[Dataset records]
────

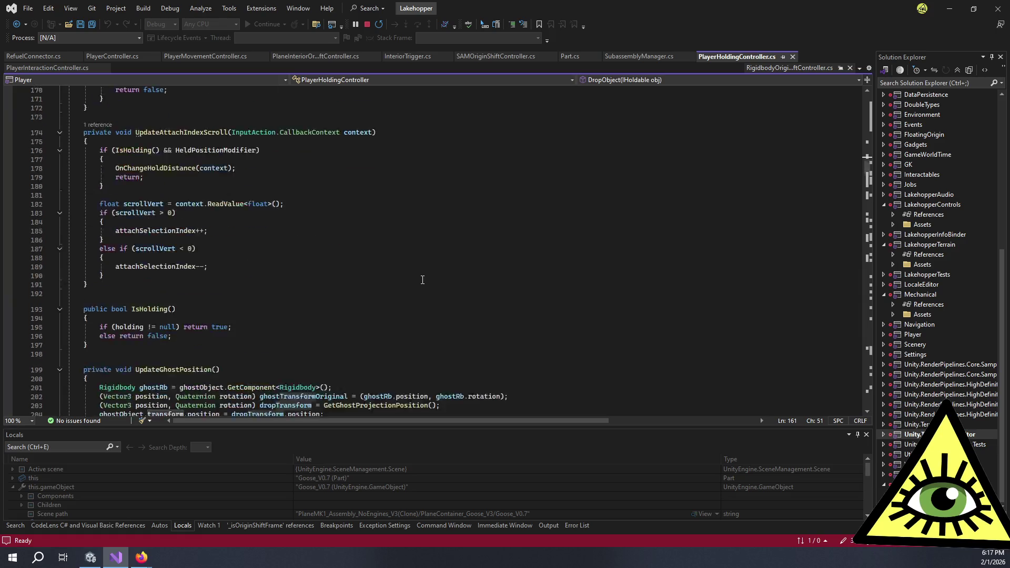
{"action": "left_click", "coordinate": [268, 257]}
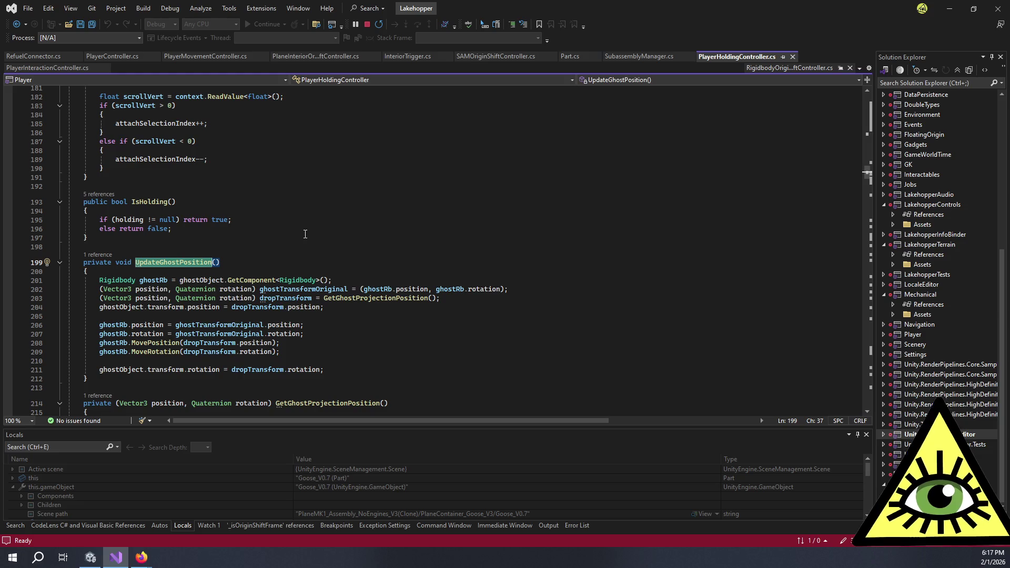
{"action": "scroll", "coordinate": [305, 233], "scroll_direction": "up", "scroll_amount": 11}
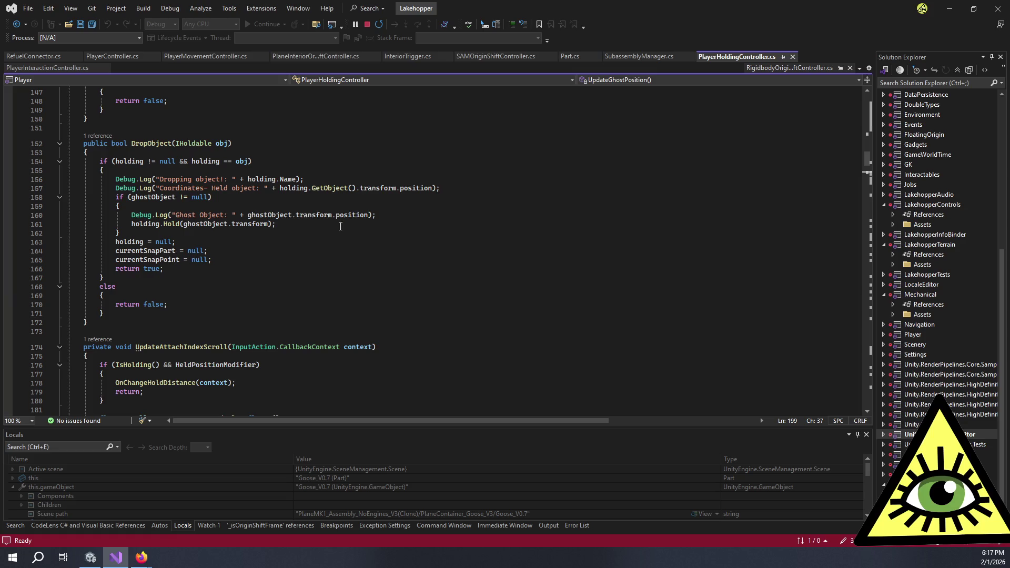
Step: Add an UpdateGhostPosition(); call after the ghost debug log in DropObject and save the script
{"action": "left_click", "coordinate": [404, 214]}
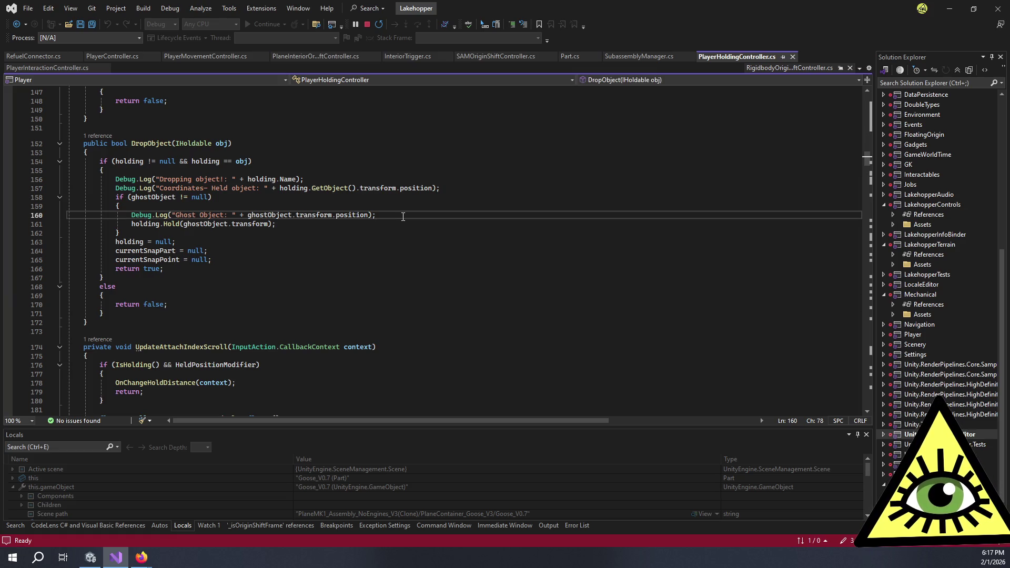
{"action": "key", "text": "Return"}
{"action": "type", "text": "Upd"}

────

◆ What the task asks
Only lines with the word "action" are wanted, so copy each one from the records.

◆ Problem solution
{"action": "left_click", "coordinate": [268, 257]}
{"action": "scroll", "coordinate": [305, 233], "scroll_direction": "up", "scroll_amount": 11}
{"action": "left_click", "coordinate": [404, 214]}
{"action": "key", "text": "Return"}
{"action": "type", "text": "Upd"}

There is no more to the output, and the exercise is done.